Tarefa 1: De acordo com o trecho sobre mediação, qual é o objetivo final da conciliação segundo um dos considerandos do Provimento?
Tarefa 2: Liste todos os nomes próprios escritos com inicial maiúscula no meio de frase no trecho sobre mediação.

Trecho fornecido:
+ + + + + + +
Certamente esse programa, que vem alcançando grande sucesso, objetiva minimizar os problemas decorrentes da superlotação de causas que envolvem o Judiciário atualmente, tornando-o mais ágil, mas, também, não se pode deixar de observar um importante detalhe inserido naquele Provimento, que revela uma preocupação muito maior do que simplesmente resolver o litígio. É que, ainda à mingua de lei que autorize a utilização da mediação, o Provimento trata da conciliação a que está autorizado o juiz a tentar a qualquer tempo (art. 125, IV do Código  de Processo Civil). Mas, sem dúvida, sua intenção foi valer-se da mediação, pois o objetivo final dessa conciliação como inserido em um de seus considerandos é “a pacificação das partes e não apenas a solução do litígio”. A intenção clara é de trabalhar o conflito, o que se consegue através da mediação, mobilizando as partes para descobrirem seus interesses e chegarem, pacificamente, à solução que entenderem mais adequada para estancar as suas controvérsias e preparar um futuro profícuo e livre de discórdia.
+ + + + + + +
Dados:
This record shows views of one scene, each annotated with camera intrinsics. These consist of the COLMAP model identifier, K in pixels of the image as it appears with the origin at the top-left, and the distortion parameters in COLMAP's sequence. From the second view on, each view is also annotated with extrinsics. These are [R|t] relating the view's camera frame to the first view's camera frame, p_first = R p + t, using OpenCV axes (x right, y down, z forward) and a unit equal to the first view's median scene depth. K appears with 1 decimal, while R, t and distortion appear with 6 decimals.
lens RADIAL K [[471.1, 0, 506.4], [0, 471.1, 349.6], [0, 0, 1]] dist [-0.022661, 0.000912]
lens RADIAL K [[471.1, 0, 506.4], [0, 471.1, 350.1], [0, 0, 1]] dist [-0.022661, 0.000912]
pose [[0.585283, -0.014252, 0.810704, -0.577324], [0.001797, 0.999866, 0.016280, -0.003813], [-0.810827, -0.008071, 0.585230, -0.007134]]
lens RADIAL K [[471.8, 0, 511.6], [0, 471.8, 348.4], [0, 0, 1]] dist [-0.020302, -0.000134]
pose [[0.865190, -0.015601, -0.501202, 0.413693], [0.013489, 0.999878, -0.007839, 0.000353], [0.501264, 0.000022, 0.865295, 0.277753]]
+ + + + + + +
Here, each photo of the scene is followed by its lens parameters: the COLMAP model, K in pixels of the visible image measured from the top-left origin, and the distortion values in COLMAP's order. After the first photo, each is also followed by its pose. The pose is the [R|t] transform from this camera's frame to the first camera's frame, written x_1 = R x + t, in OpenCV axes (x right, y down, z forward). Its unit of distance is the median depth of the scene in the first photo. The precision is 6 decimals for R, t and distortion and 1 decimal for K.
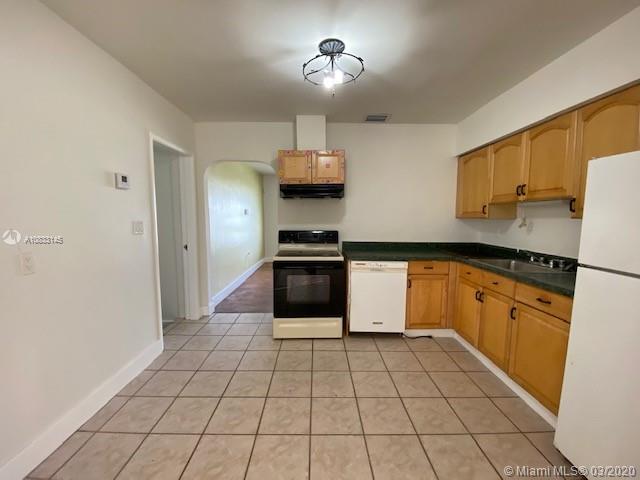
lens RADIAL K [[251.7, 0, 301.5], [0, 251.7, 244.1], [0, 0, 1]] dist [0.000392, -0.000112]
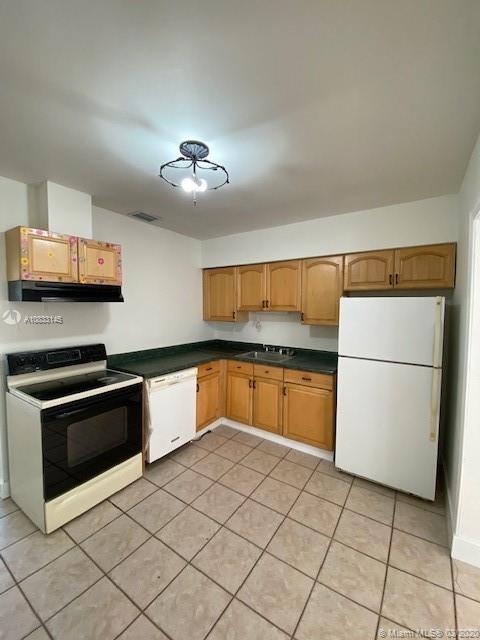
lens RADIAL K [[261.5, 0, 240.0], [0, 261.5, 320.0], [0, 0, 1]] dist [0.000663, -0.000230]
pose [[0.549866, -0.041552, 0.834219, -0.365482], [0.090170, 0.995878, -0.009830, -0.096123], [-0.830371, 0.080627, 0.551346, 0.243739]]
+ + + + + + +
Resposta 1: A pacificação das partes e não apenas a solução do litígio.

Resposta 2: Judiciário; Provimento; Código de Processo Civil.